Bob le flambeur est le premier polar "un peu fauché" de JP Melville, un polar fait avec des bouts de ficelles, très particulier, très chaleureux. C'est donc un polar très différent de ceux auxquels il nous habituera par la suite, dans un style beaucoup plus âpre que pour Bob le flambeur.

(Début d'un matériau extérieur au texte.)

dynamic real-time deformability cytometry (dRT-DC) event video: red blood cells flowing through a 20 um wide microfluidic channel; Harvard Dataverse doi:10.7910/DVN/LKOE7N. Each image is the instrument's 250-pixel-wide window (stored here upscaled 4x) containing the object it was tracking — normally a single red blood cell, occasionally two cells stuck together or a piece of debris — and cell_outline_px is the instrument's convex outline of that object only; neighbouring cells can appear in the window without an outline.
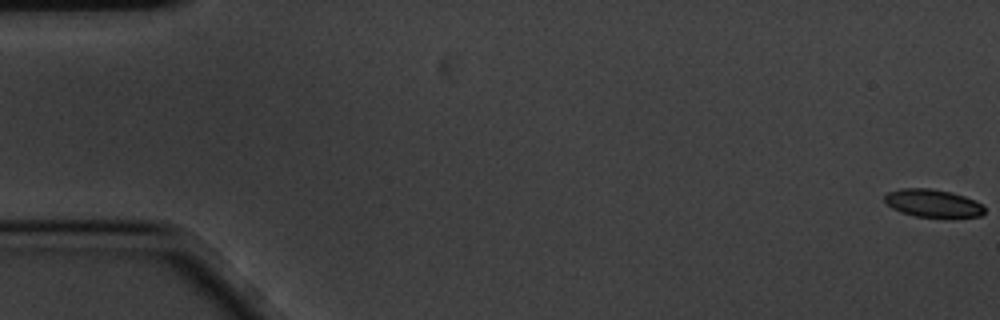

Bob le flambeur c'est l'histoire d'un joueur invétéré de jeux d'argents surnommé "Bob le flambeur" et ancien gangster repenti qui s'est retiré des affaires, mais qui finira par succomber à la tentation de replonger dedans, puisqu'il va finir par planifier le braquage du casino de Deauville. Mais en fait, bien plus qu'un film de braquage, Bob le flambeur c'est surtout un film qui met en scène Paris, Pigalle, des flics et des gangsters. Le film s'intéresse beaucoup plus à ses personnages et à son lieu, qu'à la planification puis l'exécution du braquage. C'est clair que Melville est tombé amoureux de ces petits caïds sympathiques, de Montmartre et de ses nuits parisiennes, il s'attarde donc principalement là-dessus.
Bob le flambeur c'est donc en quelque sorte le portrait d'un gangster "sympathique" incarné par Roger Duchesne, au talent d'acteur dirons-nous "discutable". C'est clair qu'il en fait un poil trop dans le style du "vieux beau", mais finalement c'est ce surjeu qui le rend encore plus sympathique. Le gars semble être tout le temps en représentation, tout est un poil trop appuyé. Et face à lui, on voit les débuts au cinéma d'Isabelle Corey, alors seulement âgée de 15 ans et sans aucune expérience du cinéma. Non vraiment, ça se voit que ce n'est pas une comédienne. Toutes ses répliques, elle les sort sur le même ton monotone. Par contre, elle est très à l'aise devant la caméra, elle a une gestuelle très séductrice et là encore ça renfonce ce côté très singulier du film. Et puis elle n'a que 15 ans, mais elle n'hésite pas se dénuder devant la caméra et avouons-le elle est magnifique.
On repère déjà ici le style très formaliste Melville, un mélange de plans filmés en extérieur (très réalistes) et d'autres filmés en studio (très stylisés). Tous les plans en extérieurs semblent être improvisés, un peu chaotiques, tandis que tous les plans en appartements (et donc en studio) sont manifestement ultra préparés dans le moindre détail et ils sont magnifiques. C'est là en intérieur qu'on repère déjà le style de mise en scène de Melville qui fera sa renommée, un style qui sera tellement copié par la suite et encore aujourd'hui (aka les polars HK et coréens).
Bob le flambeur est un polar très singulier dans la filmographie de JP Melville, c'est presque plus une comédie qu'un polar. C'est aussi le portrait plein de tendresse d'un vieux gangster et c'est un film hautement recommandable.